One, in fact, almost had a far worse reaction. Rhea Jones clutched her stomach and started retching violently. Muttering under his breath, Salaak created a sick bag with his power ring and passed it back to her. “Humans! No decorum!” he growled.

“I hardly think that’s fair!” Godiva said. “You might have warned us that you were going to do that. I almost lost my lunch myself.” The others muttered agreement.

“You wanted transport,” said the bristly Green Lantern. “You’ve got transport. Straight up, straight down seems the best policy to avoid being noticed by paranoid human military. If you don’t like it, I’ll gladly create an exit door for you. But it’s a very long way down…”

“All right, let’s stay civil, everyone, please,” said the Bowman of Britain. “You do know where to find Vertigo’s castle, I trust?”

“My ring can find it easily,” Salaak replied, “having been shown its location on the map.”


Stealth, meanwhile, was helping Rhea. “You OK now, honey?”

Rhea, having stopped retching, nodded, although she looked somewhat off-color. She waved the bag around uncertainly. Salaak, seeming not even to look in her direction, waved his ring hand, and the bag snatched itself from her grip, passed through the wall of the protective bubble, and disgorged its contents into space.

“Urrgh, gross!” muttered the Squire, watching it do so. “That’s one small step for a puke bag, one giant leap for–”

Cameo clamped a hand on his shoulder. “That’s enough of that, I think. It’s bad enough having to see it without you making jokes. You know, I thought my first trip into space would be something wonderful — this, I didn’t expect!”

Stealth laughed. “When you’ve been in space as often as I have, you get used to it. I’ve seen much worse things dumped into space.”

“Does the phrase too much information mean anything to you, Stealth?”

“No.

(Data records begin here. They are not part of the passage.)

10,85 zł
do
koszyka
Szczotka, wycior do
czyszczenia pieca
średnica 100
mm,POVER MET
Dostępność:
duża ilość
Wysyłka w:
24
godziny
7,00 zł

Should it?”

“Will you humans shut up your ceaseless inane chatter?” snapped Salaak. “I’m trying to concentrate here. Beginning our descent now.”

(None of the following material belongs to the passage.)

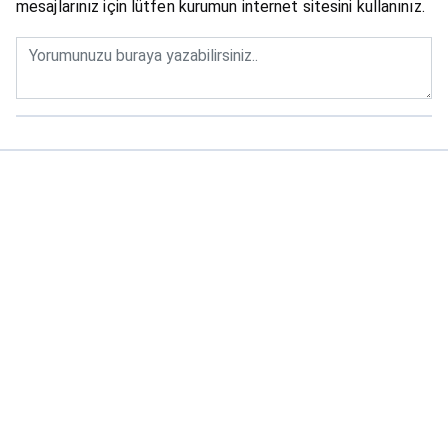
mesajlarınız için lütfen kurumun internet sitesini kullanınız.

“Watch who you’re calling human, honey, if you don’t want a few of those arms broken,” said Stealth sweetly.

Salaak ignored her as the bubble descended through the clouds — mercifully not as suddenly as it had ascended — toward a snow-covered landscape. “Wow!” said Rhea. “It’s almost, y’know, like a fairy tale.”

“A fairy tale with monsters in,” said Godiva. “Look, there’s the castle. That’s where the Knight and Firebrand were when we last heard from them.”

“I see it,” said Salaak. He steered the bubble toward the castle.

Suddenly, the bubble hit an unseen obstruction. Startled, the alien Green Lantern let his concentration lapse, and the bubble vanished — sending the sextet of other heroes tumbling down toward the jagged rocks at the foot of the mountain.